Based on this, the following visualization is generated (Figure 5). The horizontal axis contains the different topic labels in Table 1, while the vertical axis lists three countries: Mexico, Peru, and Chile. The heat map gives us insights into the different levels of categorical policy present in the three countries; for instance, a territorial-related policy is widely prevalent in Mexico, but not adopted widely in Chile or Peru.
This allows policymakers to observe the decisions made by other countries and how it compares to their local administration, enabling them to make better-informed choices in domestic policy that are supported by data-driven evidence.
A valuable further development of topic analysis is to display policies (y) topics by the originator (ministries, etc.) to identify possible overlap and conflicts and to display change of topics in legislation and shifting focus over time. Going further into the documents, LDA can also be used to map out the topics in the different paragraphs, shifting the specific from generic information and identifying paragraphs of particular relevance.
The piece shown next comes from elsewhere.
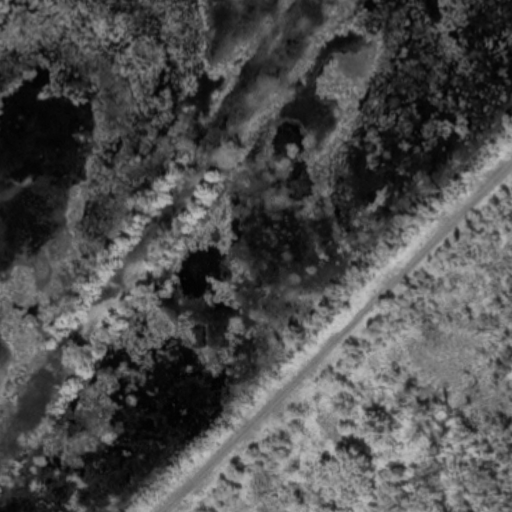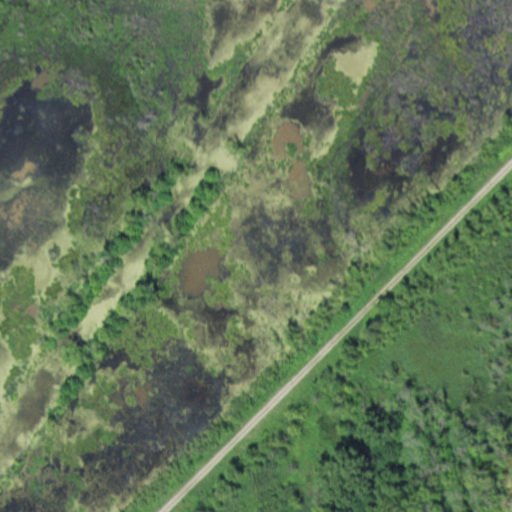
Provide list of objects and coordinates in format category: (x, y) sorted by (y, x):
road: (337, 339)
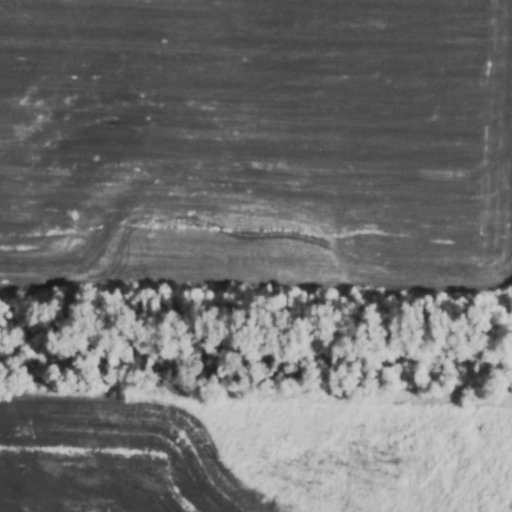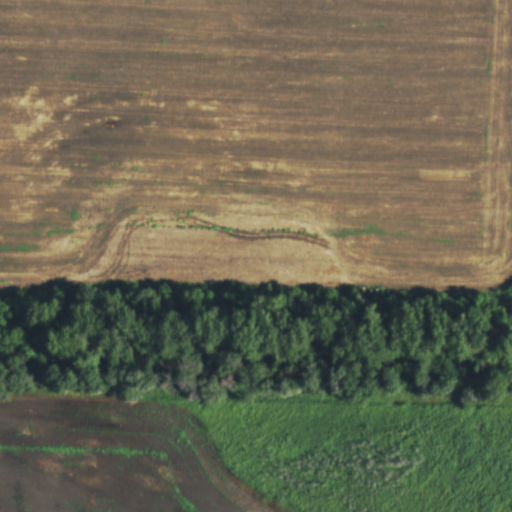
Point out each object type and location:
crop: (257, 139)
By zooming into specific documents, and then into specific document paragraphs, LDA is an efficient and flexible solution when faced with a huge volume of unclassified documents.
Conclusion: Topic Analysis for Policies
Finding needles in an online haystack is possible, especially with the help of the tools discussed, starting from a collection of web scraped documents, going through a data engineering process to clean up the found documents, and using the Latent Dirichlet Allocation (LDA) method to structure the documents, and fragments, by topics.
The data view by topic is a powerful way to see directly where what kind of policy is most dominant, and this information can be used to refine the search further or assist the policy-makers in defining the most efficient use of policies to create an environment where new policies are contributing to Forest and Landscape Restoration.
In the visualization space, possible enhancements include identifying overlaps and conflicts between government entities, highlighting the active policy areas, and displaying financial incentive information and projections.
In summary, the use of LDA is a promising way to navigate through complex environmental legislation systems and to retrieve relevant information from a vast compilation of legal text, from different sources, in multiple languages, and in quality.